The above (very rudimentary) example will produce 3 messages in 2 second intervals sending them to the output destination of Source which this binder sends to OutputDestination where we retrieve them (for any assertions). Currently, it prints the following:

Message 1: POLLED DATA
Message 2: POLLED DATA
Message 3: POLLED DATA

As you can see the data is the same. That is because this binder defines a default implementation of the actual MessageSource - the source from which the Messages are polled using poll() operation. While sufficient for most testing scenarios, there are cases where you may want to define your own MessageSource.
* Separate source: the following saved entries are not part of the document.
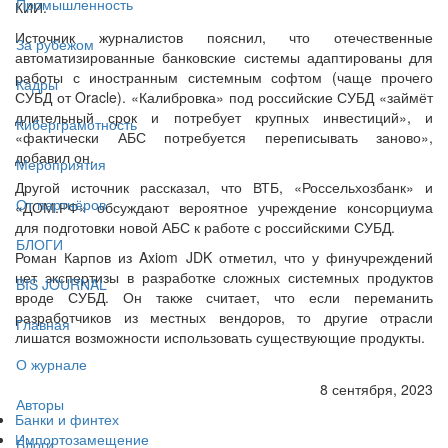
Промышленность
КИИ.
Источник журналистов пояснил, что отечественные
За рубежом
автоматизированные банковские системы адаптированы для
работы с иностранным системным софтом (чаще прочего
Кадры
СУБД от Oracle). «Калибровка» под российские СУБД «займёт
длительный срок и потребует крупных инвестиций», и
Киберграмотность
«фактически АБС потребуется переписывать заново»,
добавил он.
Мероприятия
Другой источник рассказал, что ВТБ, «Россельхозбанк» и
От партнёров
«ДОМ.РФ» обсуждают вероятное учреждение консорциума
для подготовки новой АБС к работе с российскими СУБД.
БЛОГИ
Роман Карпов из Axiom JDK отметил, что у финучреждений
нет экспертизы в разработке сложных системных продуктов
BIS JOURNAL
вроде СУБД. Он также считает, что если переманить
разработчиков из местных вендоров, то другие отрасли
Главная
лишатся возможности использовать существующие продукты.
О журнале
8 сентября, 2023
Авторы
Банки и финтех
Импортозамещение
Блоги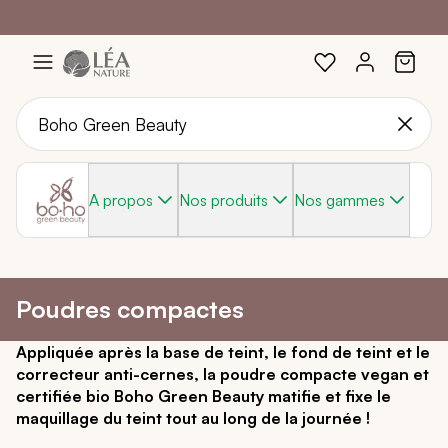
Profitez de -20%
Braderie :
-40%
sur une sélection avec le code :
sur une sélection de produits
SOLEIL20
Aller
au
contenu
A propos
Nos produits
Nos gammes
Poudres compactes
Appliquée après la base de teint, le fond de teint et le
correcteur anti-cernes, la poudre compacte vegan et
certifiée bio Boho Green Beauty matifie et fixe le
maquillage du teint tout au long de la journée !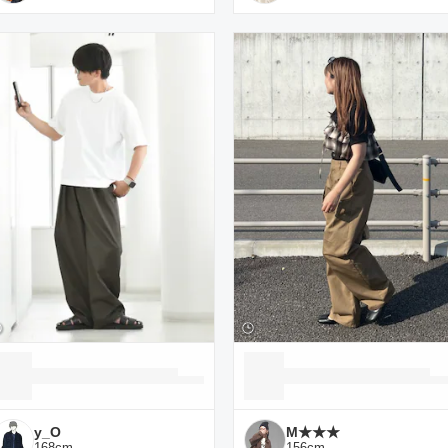
y_O
M★★★
168
cm
156
cm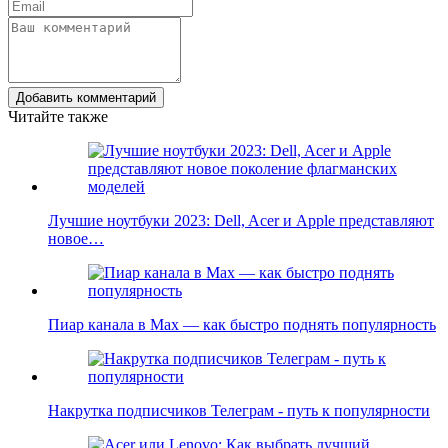
Добавить комментарий
Читайте также
Лучшие ноутбуки 2023: Dell, Acer и Apple представляют
новое…
Пиар канала в Max — как быстро поднять популярность
Накрутка подписчиков Телеграм - путь к популярности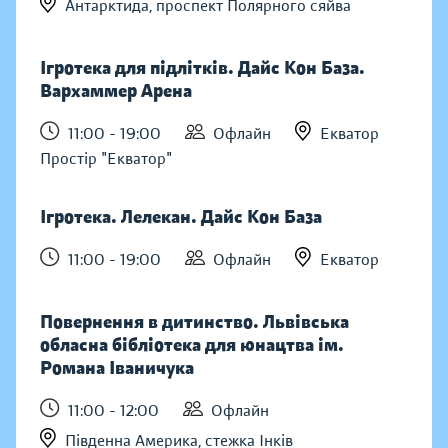
Антарктида, проспект Полярного сяйва
Ігротека для підлітків. Дайс Кон База.
Вархаммер Арена
11:00 - 19:00
Офлайн
Екватор
Простір "Екватор"
Ігротека. Лелекан. Дайс Кон База
11:00 - 19:00
Офлайн
Екватор
Повернення в дитинство. Львівська
обласна бібліотека для юнацтва ім.
Романа Іваничука
11:00 - 12:00
Офлайн
Південна Америка, стежка Інків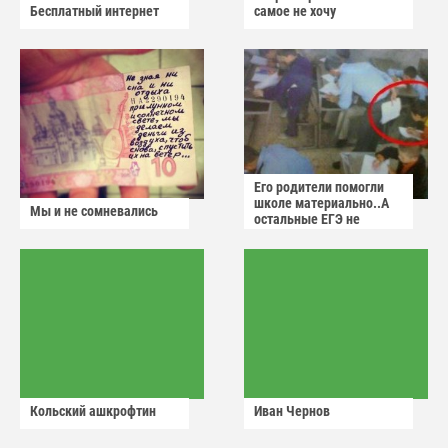
Бесплатный интернет
самое не хочу
Его родители помогли
школе материально..А
Мы и не сомневались
остальные ЕГЭ не
сдадут
Кольский ашкрофтин
Иван Чернов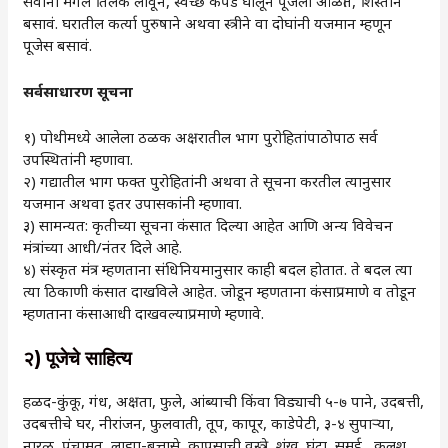
सर्वांनी मंगल तिलक लावून, स्वच्छ कपडे घालून पूजेला ओळीत, शिस्तीने
बसावं. घरातील कर्त्या पुरुषाने अथवा स्त्रीने वा दोघांनी यजमान म्हणून
पूजेस बसावं.
सर्वसाधारण सूचना
१) पोथीमध्ये आलेला ठळक अक्षरातील भाग पुरोहितांपाठोपाठ सर्व
उपस्थितांनी म्हणावा.
२) गद्यातील भाग फक्त पुरोहितांनी अथवा ते सूचना करतील त्यानुसार
यजमान अथवा इतर उपासकांनी म्हणावा.
३) सामन्यत: कृतीच्या सूचना कंसात दिल्या आहेत आणि अन्य विवेचन
मंत्रांच्या आधी/नंतर दिले आहे.
४) संस्कृत मंत्र म्हणताना संधिनियमानुसार काही बदल होतात. ते बदल त्या
त्या ठिकाणी कंसात दाखविले आहेत. जोडून म्हणताना कंसाप्रमाणे व तोडून
म्हणताना कंसाआधी दाखवल्याप्रमाणे म्हणावे.
२)
पूजेचे साहित्य
हळद-कुंकू, गंध, अक्षता, फुले, आंब्याची किंवा विड्याची ५-७ पाने, उदबत्ती,
उदबत्तीचे घर, नीरांजन, फुलवाती, तूप, कापूर, काडेपेटी, ३-४ सुपाऱ्या,
नारळ, पंचामृत, लाह्या-बत्तासे, कापसाची वस्त्रे, शंख, घंटा, समई, कलश,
To do so simply configure a bean of type MessageSource in your test configuration providing your own implementation of Message sourcing.

Here is the example:

@Bean
public MessageSource<?> source() {
	return () -> new GenericMessage<>("My Own Data " + UUID.randomUUID());
}

rendering the following output;

Message 1: MY OWN DATA 1C180A91-E79F-494F-ABF4-BA3F993710DA
Message 2: MY OWN DATA D8F3A477-5547-41B4-9434-E69DA7616FEE
Message 3: MY OWN DATA 20BF2E64-7FF4-4CB6-A823-4053D30B5C74
DO NOT name this bean messageSource as it is going to be in conflict with the bean of the same name (different type) provided by Spring Boot for unrelated reasons.